To increase its capital, some of the companies in which it contributes may offer more shares for sale. Therefore, it is very normal to wonder about the method of calculating the share price after the capital increase.

In the event that the company in which you invested decides to raise capital by offering and selling more shares, this will often result in diluting the holdings of existing shareholders. Ostensibly, this action should cause the share price to drop. However, since the share price in the market depends on the expectations of the investors, the process of the company issuing new shares may be seen as positive for the share price. Sometimes it may be viewed negatively as well, as we mentioned earlier, and at other times it may be viewed in a negative and positive way together, depending on the time frame of each investor.

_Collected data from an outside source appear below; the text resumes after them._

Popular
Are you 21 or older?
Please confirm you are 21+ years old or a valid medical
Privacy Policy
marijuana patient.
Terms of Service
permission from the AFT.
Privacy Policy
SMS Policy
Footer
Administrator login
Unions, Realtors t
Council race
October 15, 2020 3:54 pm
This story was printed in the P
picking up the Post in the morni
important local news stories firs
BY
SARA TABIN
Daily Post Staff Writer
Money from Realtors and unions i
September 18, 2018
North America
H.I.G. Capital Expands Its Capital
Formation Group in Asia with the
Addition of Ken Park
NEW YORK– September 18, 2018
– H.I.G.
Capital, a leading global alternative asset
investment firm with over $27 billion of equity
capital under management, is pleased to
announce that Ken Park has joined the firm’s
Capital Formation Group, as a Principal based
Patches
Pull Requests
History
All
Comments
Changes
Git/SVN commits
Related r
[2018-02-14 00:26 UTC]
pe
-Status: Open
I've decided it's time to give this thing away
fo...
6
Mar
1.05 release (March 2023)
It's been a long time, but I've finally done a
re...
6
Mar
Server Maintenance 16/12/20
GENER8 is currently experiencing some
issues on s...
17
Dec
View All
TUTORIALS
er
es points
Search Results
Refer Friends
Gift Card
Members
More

When new shares are issued, the result is often a dilution of the share and consequently a decrease in its value and price. But this is just one possible outcome.

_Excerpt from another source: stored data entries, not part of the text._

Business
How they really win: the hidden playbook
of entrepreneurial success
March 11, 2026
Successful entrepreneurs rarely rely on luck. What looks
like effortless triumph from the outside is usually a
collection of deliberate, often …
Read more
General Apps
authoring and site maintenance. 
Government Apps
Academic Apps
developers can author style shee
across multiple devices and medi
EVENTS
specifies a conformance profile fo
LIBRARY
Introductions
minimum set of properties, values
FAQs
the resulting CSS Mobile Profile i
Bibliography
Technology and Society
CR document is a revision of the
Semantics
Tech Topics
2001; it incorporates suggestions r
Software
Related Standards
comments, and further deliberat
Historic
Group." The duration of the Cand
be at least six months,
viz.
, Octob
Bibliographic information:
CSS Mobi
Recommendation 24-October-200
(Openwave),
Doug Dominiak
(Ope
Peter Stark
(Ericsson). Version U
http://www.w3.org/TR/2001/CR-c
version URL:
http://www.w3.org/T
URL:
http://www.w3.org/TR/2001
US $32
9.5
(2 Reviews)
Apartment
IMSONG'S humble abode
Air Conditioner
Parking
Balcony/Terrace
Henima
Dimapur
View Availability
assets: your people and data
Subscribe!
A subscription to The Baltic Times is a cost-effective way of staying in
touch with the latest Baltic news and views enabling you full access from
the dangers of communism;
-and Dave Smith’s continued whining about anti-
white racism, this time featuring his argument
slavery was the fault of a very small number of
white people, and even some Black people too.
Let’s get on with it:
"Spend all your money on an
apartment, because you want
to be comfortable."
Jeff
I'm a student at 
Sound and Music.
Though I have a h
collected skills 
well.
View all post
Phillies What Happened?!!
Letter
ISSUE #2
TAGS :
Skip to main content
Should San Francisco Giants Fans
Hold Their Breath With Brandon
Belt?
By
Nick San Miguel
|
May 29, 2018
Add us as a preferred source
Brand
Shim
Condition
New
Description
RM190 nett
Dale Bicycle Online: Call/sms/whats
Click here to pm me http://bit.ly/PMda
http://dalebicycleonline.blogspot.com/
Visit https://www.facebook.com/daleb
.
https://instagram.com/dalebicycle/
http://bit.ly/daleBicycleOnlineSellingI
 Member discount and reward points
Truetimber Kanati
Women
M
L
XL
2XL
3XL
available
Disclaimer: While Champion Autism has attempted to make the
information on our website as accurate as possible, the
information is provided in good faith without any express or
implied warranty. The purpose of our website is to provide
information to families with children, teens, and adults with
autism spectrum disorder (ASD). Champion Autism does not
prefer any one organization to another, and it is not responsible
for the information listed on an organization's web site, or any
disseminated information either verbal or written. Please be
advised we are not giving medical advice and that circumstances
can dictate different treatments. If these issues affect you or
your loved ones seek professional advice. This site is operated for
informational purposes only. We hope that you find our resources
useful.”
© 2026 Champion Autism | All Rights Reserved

Understanding the value of capital:

From a capitalization or market value point of view, the capital increase and the sale of more shares should not significantly change the value of the share. The shares coming out of the new issue result in cash equal to the value of those shares coming into the company. Consider a hypothetical company with a market capitalization of $100,000 and 1,000 shares. Each share is valued at $100. If the company sells 100 more shares, it will bring in $10,000. In this case, the value of the company would increase by $10,000 to $110,000 and the number of shares would increase to 1,100 while maintaining a value of $100 per share.

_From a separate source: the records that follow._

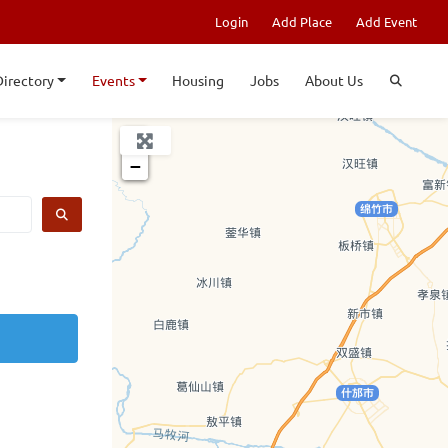
Login
Add Place
Add Event
Directory
Events
Housing
Jobs
About Us
+
−
SEARCH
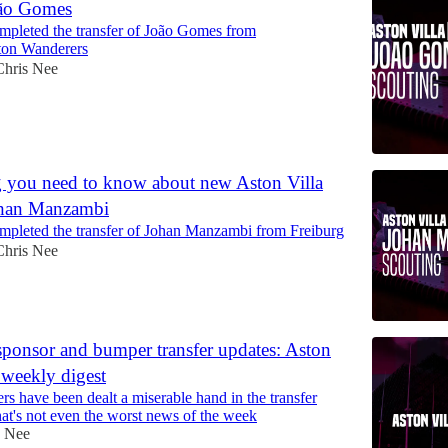
oão Gomes
ompleted the transfer of João Gomes from
on Wanderers
Chris Nee
 you need to know about new Aston Villa
ohan Manzambi
ompleted the transfer of Johan Manzambi from Freiburg
Chris Nee
sponsor and bumper transfer updates: Aston
 weekly digest
ers have been dealt a miserable hand in the transfer
at's not even the worst news of the week
s Nee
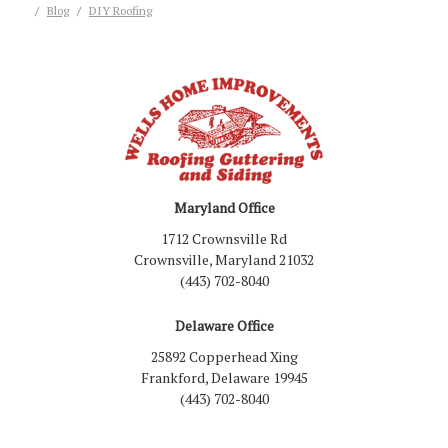
Blog
DIY Roofing
Maryland Office
1712 Crownsville Rd
Crownsville, Maryland 21032
(443) 702-8040
Delaware Office
25892 Copperhead Xing
Frankford, Delaware 19945
(443) 702-8040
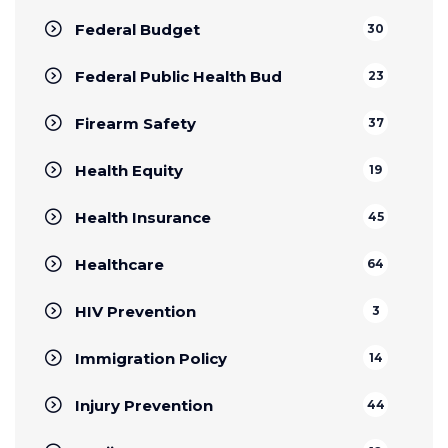
Federal Budget
30
Federal Public Health Bud
23
Firearm Safety
37
Health Equity
19
Health Insurance
45
Healthcare
64
HIV Prevention
3
Immigration Policy
14
Injury Prevention
44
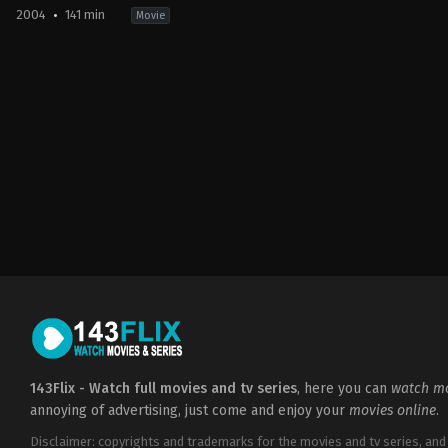
2004
141 min
Movie
Adventure
,
Fantasy
GB
,
US
2004-
05-
31
Alfonso
Cuarón
143Flix - Watch full movies and tv series
, here you can
watch mo
annoying of advertising, just come and enjoy your
movies online
.
Disclaimer: copyrights and trademarks for the movies and tv series, and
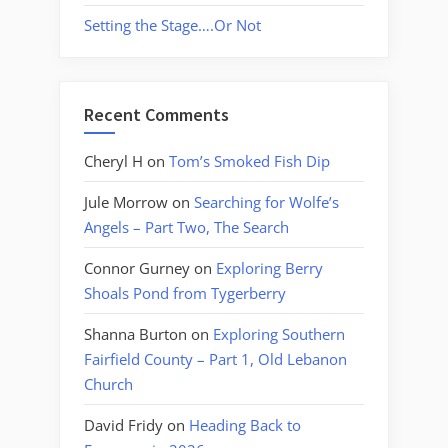
Setting the Stage….Or Not
Recent Comments
Cheryl H
on
Tom’s Smoked Fish Dip
Jule Morrow
on
Searching for Wolfe’s
Angels – Part Two, The Search
Connor Gurney
on
Exploring Berry
Shoals Pond from Tygerberry
Shanna Burton
on
Exploring Southern
Fairfield County – Part 1, Old Lebanon
Church
David Fridy
on
Heading Back to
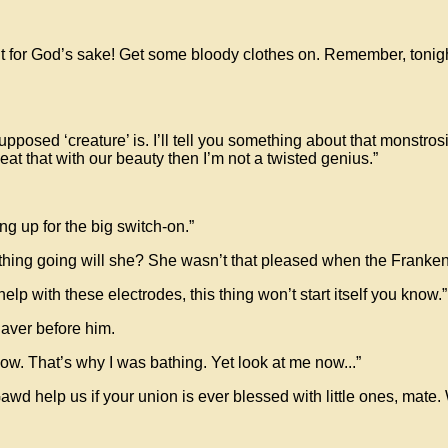
t for God’s sake! Get some bloody clothes on. Remember, tonight o
d ‘creature’ is. I’ll tell you something about that monstrosity, i
at that with our beauty then I’m not a twisted genius.”
g up for the big switch-on.”
 thing going will she? She wasn’t that pleased when the Frankenst
p with these electrodes, this thing won’t start itself you know.”
daver before him.
know. That’s why I was bathing. Yet look at me now...”
 help us if your union is ever blessed with little ones, mate. We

Method of calculating share price after capital increase:

Selling shares will dilute current earnings per share, which is a metric investors often use to gauge the value of a share. If the $100,000 company had a net income of $5,000, the EPS would be $5 for a price-to-earnings ratio of 20. If 100 new shares were sold, the EPS would decrease to $4.55. If investors believe the stock should be priced at a P/E ratio of 20, the stock price will drop to $91 from the $100 price it had before the new shares were issued.

investing money:

What investors want to know when a company issues new shares to raise capital is what the company will do with the money to increase shareholder value. A company usually explains its capital plans when the new share issue funds are raised. If the plan is to buy assets or even another company in a way that will greatly increase profitability, the share price should go up. If the company is raising capital without a viable fund utilization plan, then the investors may sell the shares, which will necessarily lead to a decrease in the share price.

Evaluate previous results:

Companies with business models for growth by acquisition may rely on selling more shares as a regular way to raise money. Investors will realize a couple of issues with stocks whether or not a company is doing a good job of putting that money to work when measured on a stock basis. With the sale of additional shares offered, there is often a short-term drop in the share price which can hurt existing shareholders. But this could be a good buying opportunity for investors who believe in the company’s long-term prospects.

 Disclaimer: The content of this article is for informational purposes only. The information provided should absolutely not be considered as investment advice or a recommendation. No warranty is made, express or implied, as to the accuracy of the information or data contained herein. Users of this article agree that Money Secrets does not accept responsibility for any of their investment decisions. Not every investment or trading strategy is suitable for anyone. See the risk warning statement.